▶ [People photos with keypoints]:

──────────────────────────────

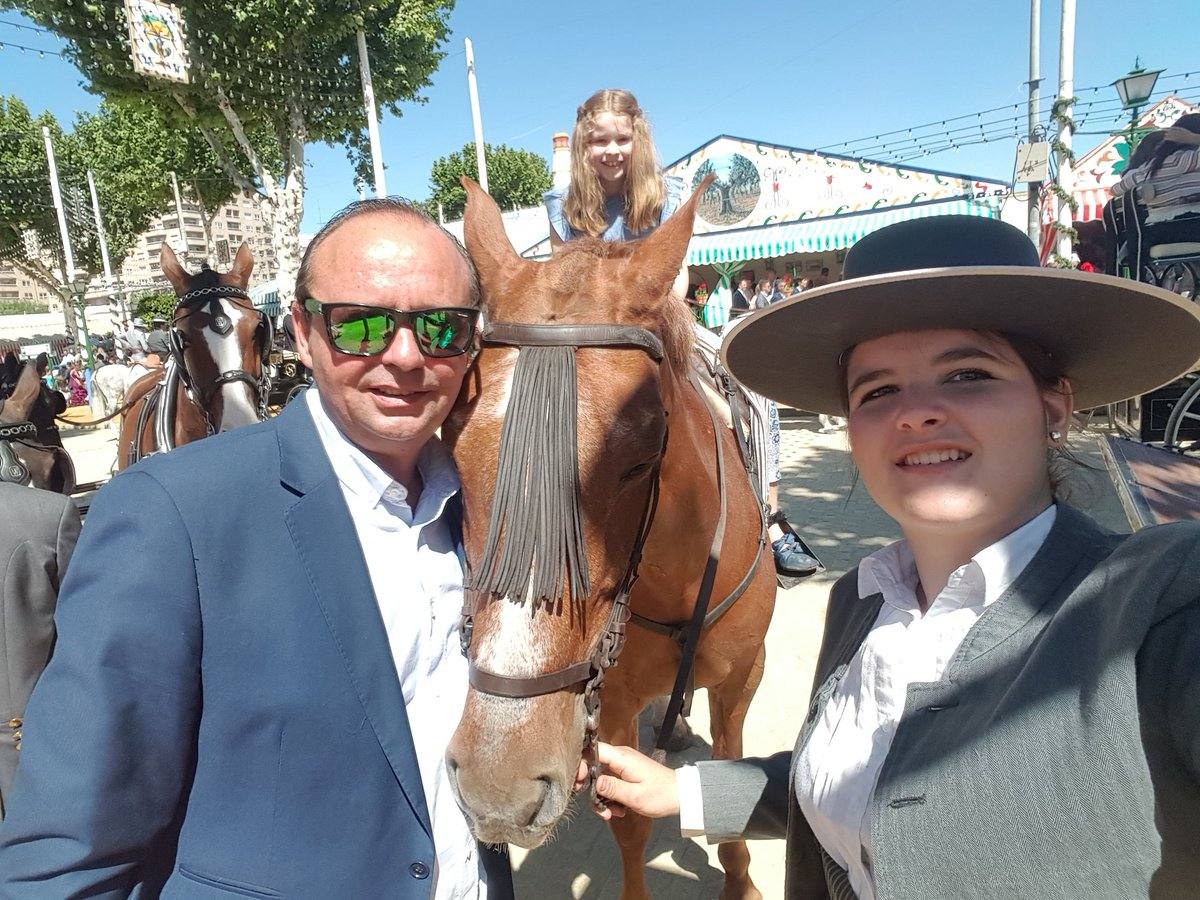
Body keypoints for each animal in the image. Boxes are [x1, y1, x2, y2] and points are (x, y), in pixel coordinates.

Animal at [446, 180, 772, 897]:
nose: (498, 783)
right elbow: (630, 824)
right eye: (451, 449)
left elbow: (732, 773)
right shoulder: (614, 707)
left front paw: (740, 880)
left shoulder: (743, 679)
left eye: (640, 458)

──────────────────────────────

▶ [Work instruction]: Look through the entries and return each line that has the word "left" in it.

▶ [Result below]:
left elbow: (732, 773)
left front paw: (740, 880)
left shoulder: (743, 679)
left eye: (640, 458)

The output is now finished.